Spanish pronunciation – place names

This is a more difficult subject than it looks.   We should of course learn how to pronounce Spanish place names properly – I mean Toriaveka and Fwejiroller just won’t do at all, and neither will the miriad of local horrors such as Almoradí pronounced AlmorARdy; San Miguel pronounced San MigWELL; Quesada pronounced Coosarder and my personal favourite, Dos Mares pronounced like “two horses”. 

However, sometimes there are established English pronunciations for cities – Barcelona, Seville, Corunna and Saragossa being among them.  The problem is that you can sound like a real poser in English if you say “I’m going to Barcelona next week” -pronouncing Barcelona with your best Spanish accent.

That comment is not meant to be an excuse for bad pronunciation, but I think it all boils down to making yourself understood to whoever you’re talking to.




  1. Yes, an interesting one.

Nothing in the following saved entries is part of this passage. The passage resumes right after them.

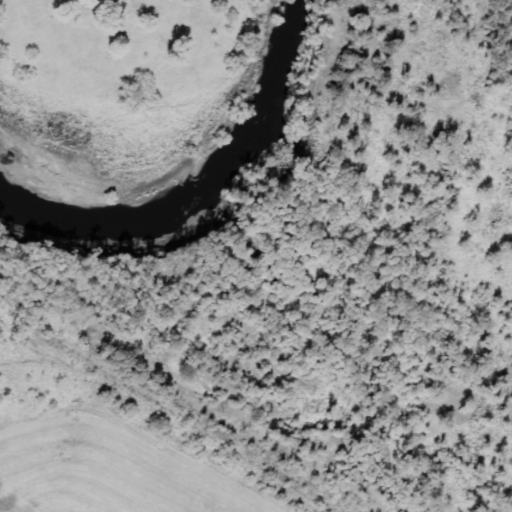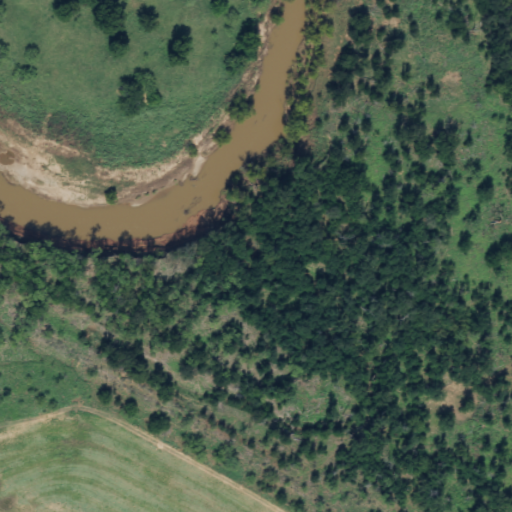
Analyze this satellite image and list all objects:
river: (199, 190)
railway: (175, 401)
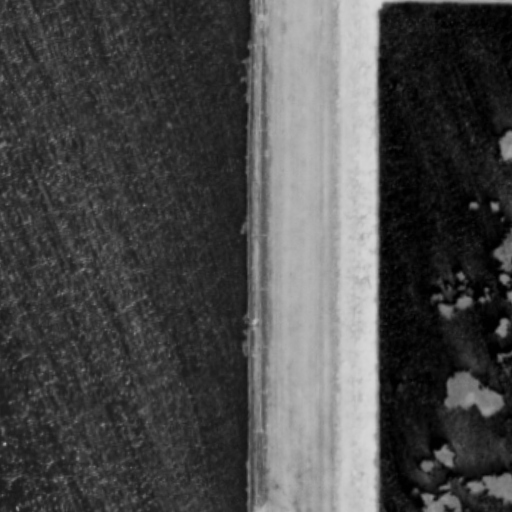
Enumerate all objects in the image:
wastewater plant: (255, 255)
road: (277, 256)
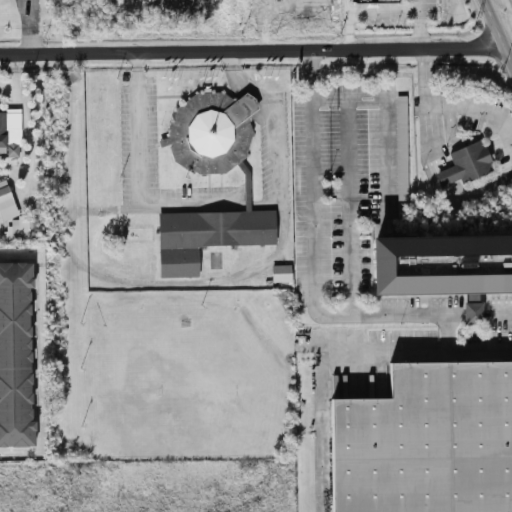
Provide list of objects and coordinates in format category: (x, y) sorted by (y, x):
building: (379, 0)
building: (374, 1)
road: (420, 7)
road: (384, 15)
road: (265, 20)
road: (32, 27)
road: (499, 27)
road: (253, 52)
road: (430, 69)
road: (475, 104)
road: (391, 116)
building: (212, 132)
road: (463, 140)
building: (403, 157)
building: (472, 161)
building: (467, 165)
road: (138, 174)
road: (448, 174)
building: (448, 176)
building: (211, 183)
building: (5, 195)
road: (348, 206)
building: (23, 231)
building: (211, 235)
building: (440, 264)
building: (442, 265)
road: (314, 270)
building: (282, 274)
road: (228, 279)
road: (506, 309)
road: (475, 311)
building: (474, 313)
road: (356, 352)
building: (16, 356)
building: (17, 356)
building: (427, 441)
building: (427, 442)
road: (322, 494)
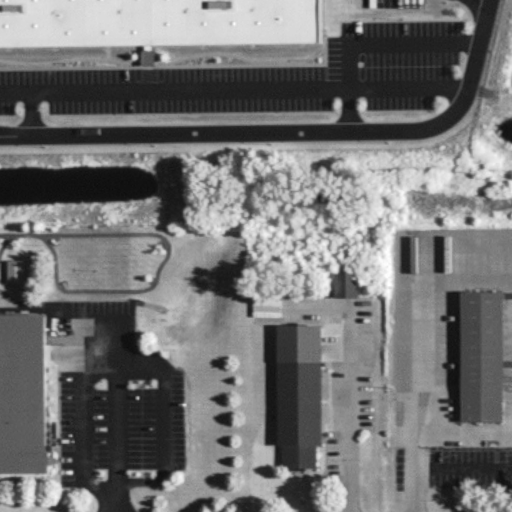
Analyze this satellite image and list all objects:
building: (156, 21)
building: (157, 21)
road: (391, 43)
building: (148, 54)
road: (224, 88)
road: (15, 90)
road: (290, 135)
road: (440, 259)
building: (15, 270)
building: (345, 284)
building: (345, 284)
building: (265, 307)
road: (116, 341)
building: (481, 355)
building: (481, 355)
road: (142, 363)
building: (22, 392)
building: (298, 393)
building: (298, 393)
building: (21, 394)
road: (348, 412)
road: (464, 467)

Even “innocuous” Benidorm is pronounced VERY differently in Spanish than English. The “funniest” one is Villamartin on the Costa Blanca. As this is now an expat enclave, you even hear Spanish locals talk about Vill-err-mahr- tin which is strangely the same place as the Spanish Vee-ya-mar-tee(n)!

    There is a big S.American population on the Costa del Sol who call Mar-bey-a Mar-betch-a. The city has as many pronounciations as silicon implants!

  2. Dual language brings its own problems – even Valencia is pronounced differently in Castellano and Valenciano. Using public transport helps because the place names are usually stated over the PA – but in Valenciano! I once asked, on one of my early morning bike rides, the way to Sagunt (Valenciano) and seeing the puzzled look realised I needed to say Sagunto (Castellano). Even the locals are confused. We overheard a local Spanish couple behind us on the bus asking where Serradora was. It’s the Valenciano version of Serreria but appears nowhere on any maps and we have never heard anyone, other than the EMT bus announcement, call it anything other than Serreria. Just try working out Albuixech or Massalfassar. Best to listen to the announcements on the Cercanias train! (It’s Al bi sheck, emphasis on the last syllable, and Massal fass ar, emphasis on the penultimate)

  3. You’re right Steve, Villa Martin will end up as Viller Mahtin (can’t write it!) just through sheer force of numbers!

    As for Valenciano – I’m afraid I give it a very wide berth. It is one of the reasons I moved over the border into Murcia with my two children. There might be a strong accent here, but at least it isn’t another language!